The dialogue module of hlpr_dialogue_production can be used to integrate a dialogue state machine into your code. You can also run the standalone server in standalone_server.py and use the DialogueAct action (defined in this package) to send dialogue requests to the robot.

Writing Dialogue and Adding Behaviors

The dialogue production code is based on CoRDial TTS, from the USC Interaction Lab, which uses Amazon Polly for speech synthesis. You will need an AWS account in order to use Polly.

This code parses strings with simple <> tags for behaviors that should be synchronized to the speech. These tags take the form <behavior_name [arg1 arg2 … argn]> and will be synchronized to the beginning of the first word that folows the tag. Although a mechanism for adjusting the timing on a per-behavior basis is provided, this class is not recommended for cases where tight (within 300ms) synchronization is required, since lag in the ROS message system can affect the precise timing. In practice, this works well for most HRI contexts where behavior timing itself isn’t being studied. CoRDial TTS also automatically extracts visemes and passes them as behaviors to the dialogue system, although these are not currently handled for HLP-R.

Each behavior type takes a controller that provides an interface to an action server that executes the behavior. How the behaviors should be allocated among controllers depends on the interaction context and what clashes you expect to have between degrees of freedom, but the currently-provided controllers are as follows:
  • Lookat Controller: Moves the robot’s head to look at a point
    • Behaviors:
      • lookat
    • Arguments:
      • If 1 argument: the frame to look at
      • If 4 arguments: a frame and position relative to that frame to look at
  • Gesture Controller: Moves the robot’s arm through predefined key frames
    • Behaviors:
      • wave
      • shrug
      • thinking
    • Arguments:
      • none
  • Test Controller: Plays a beep sound
    • Behaviors:
      • test
    • Arguments:
      • none

You can also provide a “phrase file” to the system, which is a text file where each line is a dialogue act with behaviors in angle brackets, beginning with a unique key in square brackets:

[ex1] <shrug>This is a phrase file <lookat ee_frame> entry!

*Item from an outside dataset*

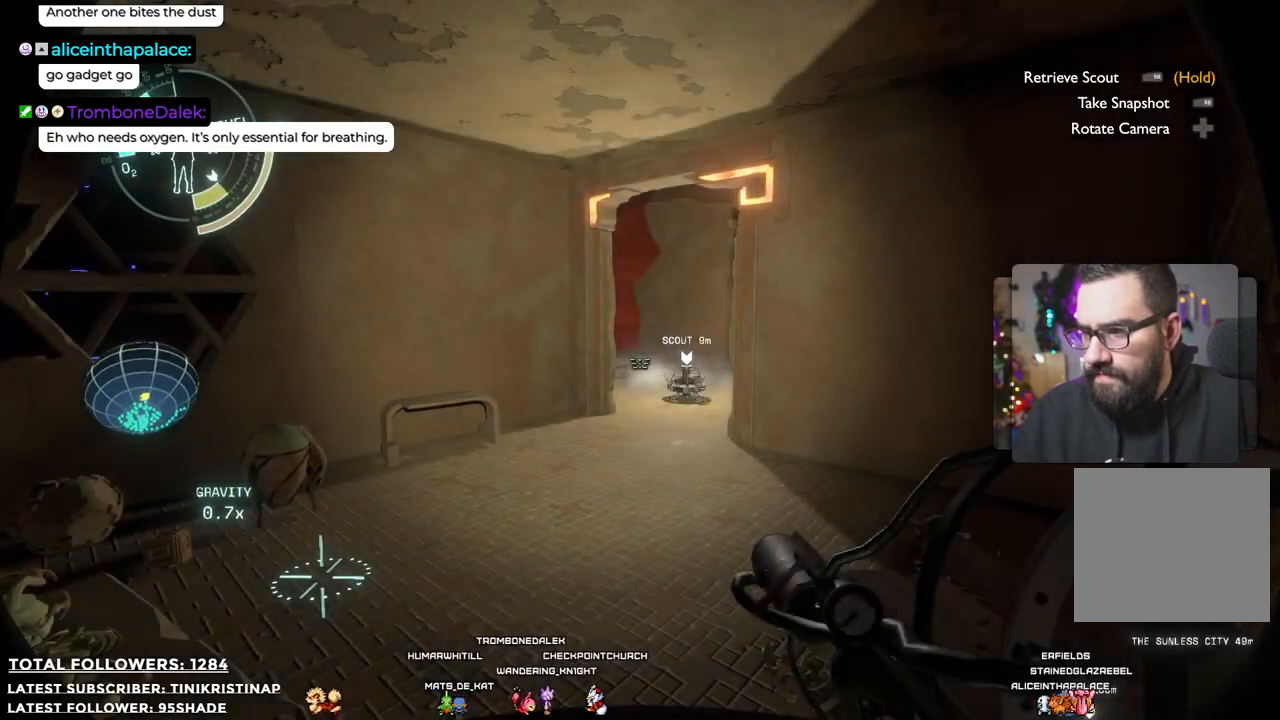
{"buttons": [], "left_stick": "center", "right_stick": "center", "events": [[50, "DPAD_RIGHT", "down"], [250, "DPAD_RIGHT", "up"], [450, "DPAD_RIGHT", "down"], [500, "DPAD_RIGHT", "up"]]}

The phrase file can be used to pre-load audio files using gen_phrases.py. Run gen_phrases.py --help for usage information.

Running the Stand-Alone Server

Before you run the server, you will need to have an AWS account and enable your computer to access Polly using Boto3. Some basic instructions can be found here.

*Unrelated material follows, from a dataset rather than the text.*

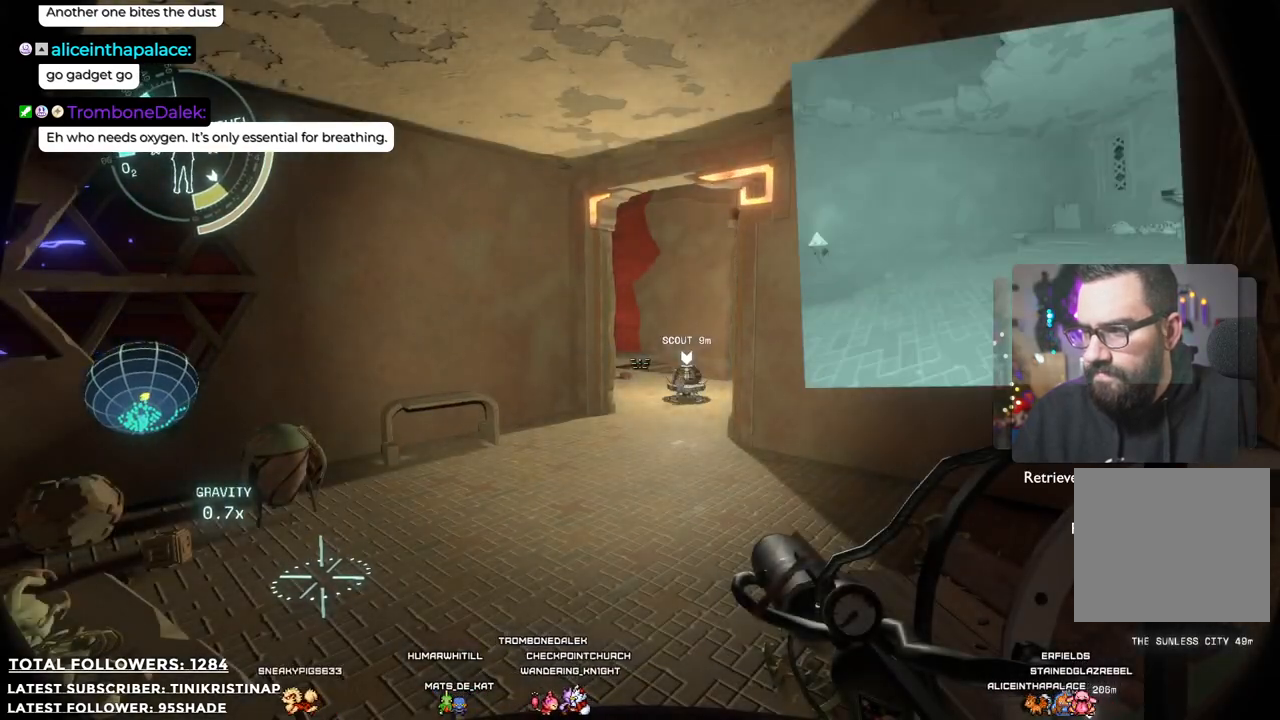
{"buttons": ["DPAD_RIGHT"], "left_stick": "center", "right_stick": "center", "events": [[100, "DPAD_RIGHT", "down"], [200, "DPAD_RIGHT", "up"], [283, "DPAD_RIGHT", "down"], [383, "DPAD_RIGHT", "up"], [450, "DPAD_RIGHT", "down"]]}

  1. Check out the “catkin” branch of CoRDial and place the cordial_tts package in the src folder of your catkin workspace
  2. Make the messages and services by running catkin_make in your workspace root directory
  3. Launch the HLP-R/Poli simulation, with the Lookat waypoints server and MoveIt! enabled
  4. Launch the controllers and action server::
    roslaunch hlpr_dialogue_production all_controllers.launch
  5. Test the setup::
    rosrun hlpr_dialogue_production test_action_client.py

You should hear speech through your computer speakers and see the robot move. For more information on the options to the stand-alone action server, run rosrun hlpr_dialogue_production standalone_server.py --help.

Adding Controllers

The currently-implemented controllers can be found in controllers.py. A ControllerState provides an interface to an ActionServer, providing a callback function that turns the string behavior name and string list of arguments into a goal for that server, and calling the server at the appropriate times relative to the speech audio. If you would like to implement a controller that you think many folks could use, add it to controllers.py by adding the following functions, substituting the name of your controller for [your]:

[your]_controller_cb(behavior_name, string_args)

get_[your]_controller()

You can then add it to the action server by adding it to the list starting on line 71 of standalone_server.py.

Warning

Make sure that neither the state name (given in all caps by smach convention) nor the callback names clash with any of the existing controllers!!

Code API

Controllers

Defines functions to create behavior controllers for dialogue production.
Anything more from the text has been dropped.